Features

Peter Kay - The Sound Of Laughter

Bruce Turnbull 11/01/2007

For those of you who feel life has been less than magnanimous, Bolton's luminary jester Peter Kay's self penned tale of innocence, normality and accomplishment could just be the reviving stimulant to wake your spirits from their crestfallen slumbers.

The award winning comedian's passion for hilarity was founded in a childhood surrounded by eccentrics, eclectics and archetypical characters, who, through Kay's perceptible insight, we can all relate to and even find traits our own families purvey. Particularly his mother, who naively still packed his lunch until he was twenty-one, and through her own artlessness, supplied him with a surprise that became the catalyst in him winning the North West Comedian of the Year award in 1996. Tracing threads to earlier tales of school, menial part time jobs and outlandish driving instructors, the principles and longevity of Kay's comedy is based on a solid foundation, and through this, we can see why he has become such a success. A lot of the material used in both That Peter Kay Thing and Phoenix Nights has been derived from bizarre incidents in his life. His smouldering ability to pierce everyday conversations and ape human behaviour in a satirical manner is what extricates him from outmoded comedy clich├ęs.

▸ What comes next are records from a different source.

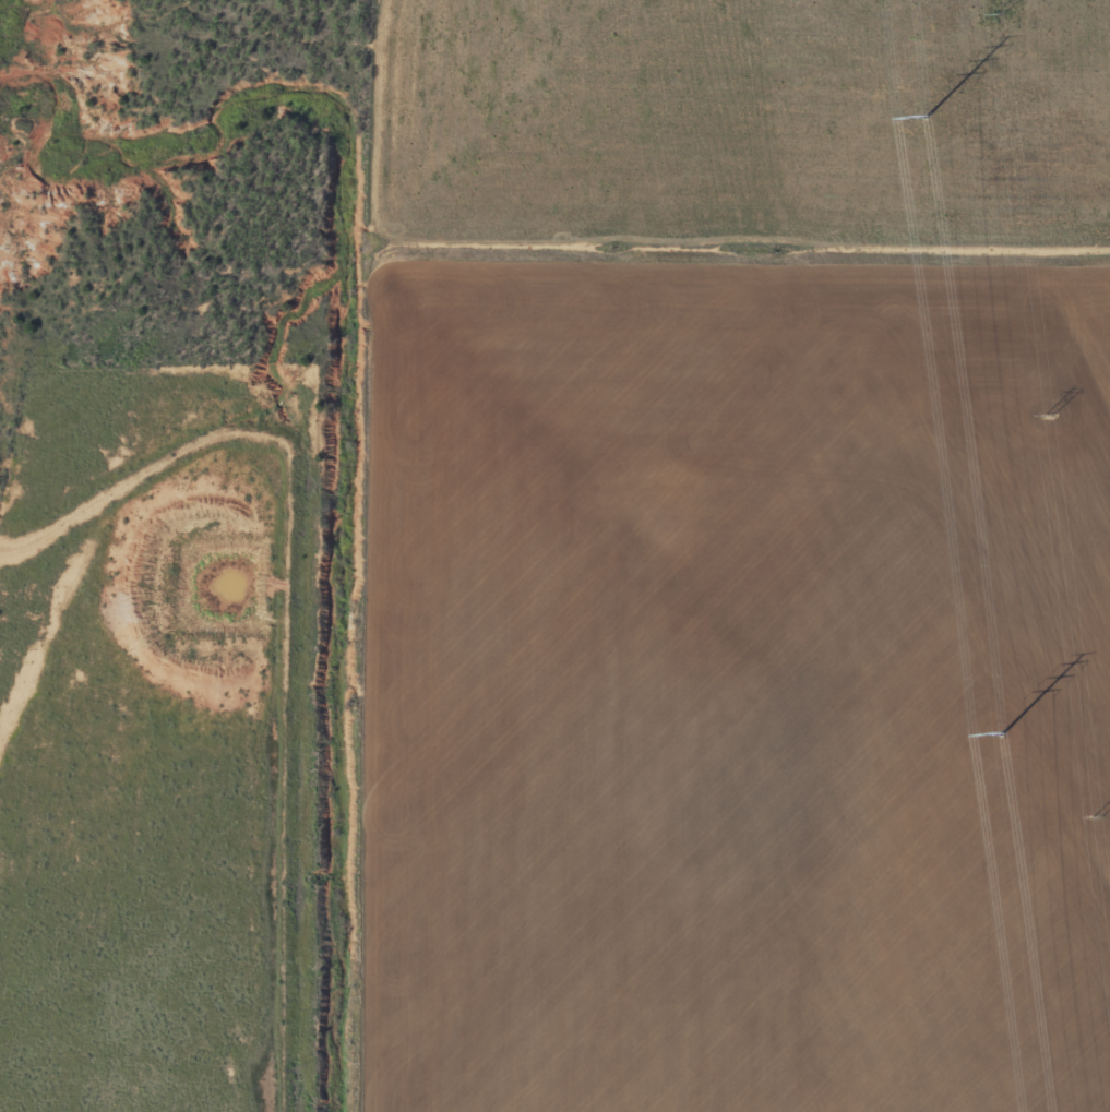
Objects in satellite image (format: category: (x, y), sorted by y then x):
power tower: (1000, 16)
power tower: (926, 116)
power tower: (1047, 416)
power tower: (1001, 733)
power tower: (1096, 818)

Leading up to the winning of the aforementioned award in 1996, the book sadly focuses primarily on his teenage years, which at first is fresh and engaging, it slowly becomes rather stagnant until we reach the comedic climax. Obviously a second volume is intended, and the twisting tales of perpetual touring and show business insecurities should prove more interesting than a list of Kay's favourite childhood LPs.
Jovial throughout with a competent use of language and expression, The Sound of Laughter embodies Kay's geniality and elicits exactly what the name suggests.